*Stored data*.
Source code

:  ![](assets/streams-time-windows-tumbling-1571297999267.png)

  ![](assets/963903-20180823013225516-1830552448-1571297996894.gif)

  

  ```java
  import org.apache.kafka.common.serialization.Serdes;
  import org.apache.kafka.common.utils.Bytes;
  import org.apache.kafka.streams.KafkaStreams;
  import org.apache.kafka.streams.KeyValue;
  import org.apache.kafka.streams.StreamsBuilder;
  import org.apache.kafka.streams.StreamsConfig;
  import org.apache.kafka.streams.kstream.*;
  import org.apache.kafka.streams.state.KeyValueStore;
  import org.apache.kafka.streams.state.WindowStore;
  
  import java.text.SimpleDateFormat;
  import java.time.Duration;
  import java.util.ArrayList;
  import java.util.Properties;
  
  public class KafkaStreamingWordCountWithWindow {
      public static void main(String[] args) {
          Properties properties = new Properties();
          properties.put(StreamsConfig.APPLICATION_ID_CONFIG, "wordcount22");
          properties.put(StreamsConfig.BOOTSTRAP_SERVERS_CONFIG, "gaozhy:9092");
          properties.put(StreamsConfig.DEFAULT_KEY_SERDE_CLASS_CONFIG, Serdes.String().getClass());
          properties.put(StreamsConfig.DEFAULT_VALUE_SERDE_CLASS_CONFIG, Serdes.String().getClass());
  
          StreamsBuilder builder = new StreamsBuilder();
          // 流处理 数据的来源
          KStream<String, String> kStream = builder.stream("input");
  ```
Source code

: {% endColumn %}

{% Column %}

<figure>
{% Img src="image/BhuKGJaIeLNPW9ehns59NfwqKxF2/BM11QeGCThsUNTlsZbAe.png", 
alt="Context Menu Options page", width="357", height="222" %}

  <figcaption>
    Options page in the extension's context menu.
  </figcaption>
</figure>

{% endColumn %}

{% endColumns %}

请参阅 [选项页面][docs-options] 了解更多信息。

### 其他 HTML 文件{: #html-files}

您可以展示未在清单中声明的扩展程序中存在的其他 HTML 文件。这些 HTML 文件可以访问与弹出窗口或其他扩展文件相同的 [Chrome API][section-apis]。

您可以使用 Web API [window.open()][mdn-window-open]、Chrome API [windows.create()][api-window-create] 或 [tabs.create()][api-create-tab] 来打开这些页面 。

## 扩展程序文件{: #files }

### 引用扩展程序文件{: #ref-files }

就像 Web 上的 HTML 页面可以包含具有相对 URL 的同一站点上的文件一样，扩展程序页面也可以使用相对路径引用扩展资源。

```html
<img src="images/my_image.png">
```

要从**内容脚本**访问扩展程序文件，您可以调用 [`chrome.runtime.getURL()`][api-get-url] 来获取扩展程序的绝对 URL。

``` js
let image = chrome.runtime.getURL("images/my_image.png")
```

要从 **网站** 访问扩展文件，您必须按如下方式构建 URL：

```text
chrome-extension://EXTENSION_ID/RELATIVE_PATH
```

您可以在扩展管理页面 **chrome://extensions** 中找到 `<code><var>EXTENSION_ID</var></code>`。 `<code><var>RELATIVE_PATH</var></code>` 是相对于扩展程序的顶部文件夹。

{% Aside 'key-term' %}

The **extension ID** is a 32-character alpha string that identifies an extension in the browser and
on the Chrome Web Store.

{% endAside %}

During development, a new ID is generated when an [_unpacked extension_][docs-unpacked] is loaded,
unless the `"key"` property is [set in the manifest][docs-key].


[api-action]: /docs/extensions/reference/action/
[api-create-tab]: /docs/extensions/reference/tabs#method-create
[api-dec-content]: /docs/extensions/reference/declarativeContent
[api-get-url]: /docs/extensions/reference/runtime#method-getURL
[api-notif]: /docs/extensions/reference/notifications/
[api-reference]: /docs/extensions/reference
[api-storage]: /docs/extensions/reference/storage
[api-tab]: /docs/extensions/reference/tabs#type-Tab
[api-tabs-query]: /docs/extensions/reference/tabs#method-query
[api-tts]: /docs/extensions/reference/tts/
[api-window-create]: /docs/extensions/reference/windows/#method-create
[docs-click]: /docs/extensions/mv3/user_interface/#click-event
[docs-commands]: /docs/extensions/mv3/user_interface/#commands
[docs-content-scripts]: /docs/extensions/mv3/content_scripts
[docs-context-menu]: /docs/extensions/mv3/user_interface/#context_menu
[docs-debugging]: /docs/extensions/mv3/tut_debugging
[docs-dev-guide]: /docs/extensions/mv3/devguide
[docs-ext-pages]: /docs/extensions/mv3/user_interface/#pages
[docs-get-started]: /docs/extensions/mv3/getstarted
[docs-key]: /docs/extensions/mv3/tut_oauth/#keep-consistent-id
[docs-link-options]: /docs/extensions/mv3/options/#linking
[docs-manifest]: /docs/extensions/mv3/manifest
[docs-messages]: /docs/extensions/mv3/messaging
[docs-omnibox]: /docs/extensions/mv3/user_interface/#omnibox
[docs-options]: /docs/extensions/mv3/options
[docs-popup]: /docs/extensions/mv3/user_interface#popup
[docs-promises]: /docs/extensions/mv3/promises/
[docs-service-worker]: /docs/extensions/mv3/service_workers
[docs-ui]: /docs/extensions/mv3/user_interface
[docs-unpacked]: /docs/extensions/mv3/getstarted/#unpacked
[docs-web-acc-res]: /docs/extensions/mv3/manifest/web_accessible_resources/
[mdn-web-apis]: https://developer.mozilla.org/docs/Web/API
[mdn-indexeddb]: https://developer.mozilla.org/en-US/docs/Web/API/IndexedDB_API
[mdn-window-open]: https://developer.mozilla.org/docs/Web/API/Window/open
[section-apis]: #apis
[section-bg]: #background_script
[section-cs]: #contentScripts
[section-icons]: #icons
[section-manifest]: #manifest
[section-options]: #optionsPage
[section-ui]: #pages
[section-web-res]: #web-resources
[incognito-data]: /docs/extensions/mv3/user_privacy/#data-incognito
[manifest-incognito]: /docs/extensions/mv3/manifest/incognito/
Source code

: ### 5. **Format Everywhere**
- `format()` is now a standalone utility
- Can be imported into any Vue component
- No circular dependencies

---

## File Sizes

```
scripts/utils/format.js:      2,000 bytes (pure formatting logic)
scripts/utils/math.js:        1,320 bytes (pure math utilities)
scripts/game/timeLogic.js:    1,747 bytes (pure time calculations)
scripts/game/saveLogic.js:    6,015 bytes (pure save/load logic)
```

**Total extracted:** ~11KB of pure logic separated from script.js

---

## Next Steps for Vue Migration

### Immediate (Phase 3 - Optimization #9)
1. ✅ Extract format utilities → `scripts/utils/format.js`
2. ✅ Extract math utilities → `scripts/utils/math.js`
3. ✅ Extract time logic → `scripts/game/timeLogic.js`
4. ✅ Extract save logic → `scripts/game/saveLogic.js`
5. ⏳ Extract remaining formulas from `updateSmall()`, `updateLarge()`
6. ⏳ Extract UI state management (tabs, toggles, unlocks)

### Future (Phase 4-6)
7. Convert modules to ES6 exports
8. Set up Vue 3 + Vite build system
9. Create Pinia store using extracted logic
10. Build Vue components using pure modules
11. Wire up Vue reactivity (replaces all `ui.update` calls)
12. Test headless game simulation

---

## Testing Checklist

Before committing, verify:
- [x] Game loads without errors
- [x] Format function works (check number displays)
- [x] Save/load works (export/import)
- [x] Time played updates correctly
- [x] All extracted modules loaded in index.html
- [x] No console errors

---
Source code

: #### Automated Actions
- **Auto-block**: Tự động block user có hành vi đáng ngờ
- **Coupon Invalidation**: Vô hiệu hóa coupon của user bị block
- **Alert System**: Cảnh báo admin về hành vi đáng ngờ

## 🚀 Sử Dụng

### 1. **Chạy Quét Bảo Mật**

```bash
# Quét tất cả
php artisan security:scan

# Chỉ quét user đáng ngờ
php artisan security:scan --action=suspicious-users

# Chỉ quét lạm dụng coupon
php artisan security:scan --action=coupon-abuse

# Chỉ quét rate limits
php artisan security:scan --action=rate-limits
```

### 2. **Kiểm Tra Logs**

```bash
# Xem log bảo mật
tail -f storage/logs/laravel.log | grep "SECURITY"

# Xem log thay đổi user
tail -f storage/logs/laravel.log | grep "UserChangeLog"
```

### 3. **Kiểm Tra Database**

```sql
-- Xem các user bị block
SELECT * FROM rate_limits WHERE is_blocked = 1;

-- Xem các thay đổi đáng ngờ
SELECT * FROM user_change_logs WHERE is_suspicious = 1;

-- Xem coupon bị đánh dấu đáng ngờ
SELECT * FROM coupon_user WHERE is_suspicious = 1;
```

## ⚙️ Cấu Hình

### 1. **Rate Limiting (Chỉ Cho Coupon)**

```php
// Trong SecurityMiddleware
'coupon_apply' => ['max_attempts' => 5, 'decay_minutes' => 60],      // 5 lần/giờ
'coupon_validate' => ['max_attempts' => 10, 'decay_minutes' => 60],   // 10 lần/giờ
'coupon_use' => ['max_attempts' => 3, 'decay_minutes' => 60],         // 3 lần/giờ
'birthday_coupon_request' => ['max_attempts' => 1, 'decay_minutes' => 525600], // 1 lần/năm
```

*Task requirements*. Counting every line of the entries that holds the word "common", report the total and no other text.

*Solution to the exercise*. 2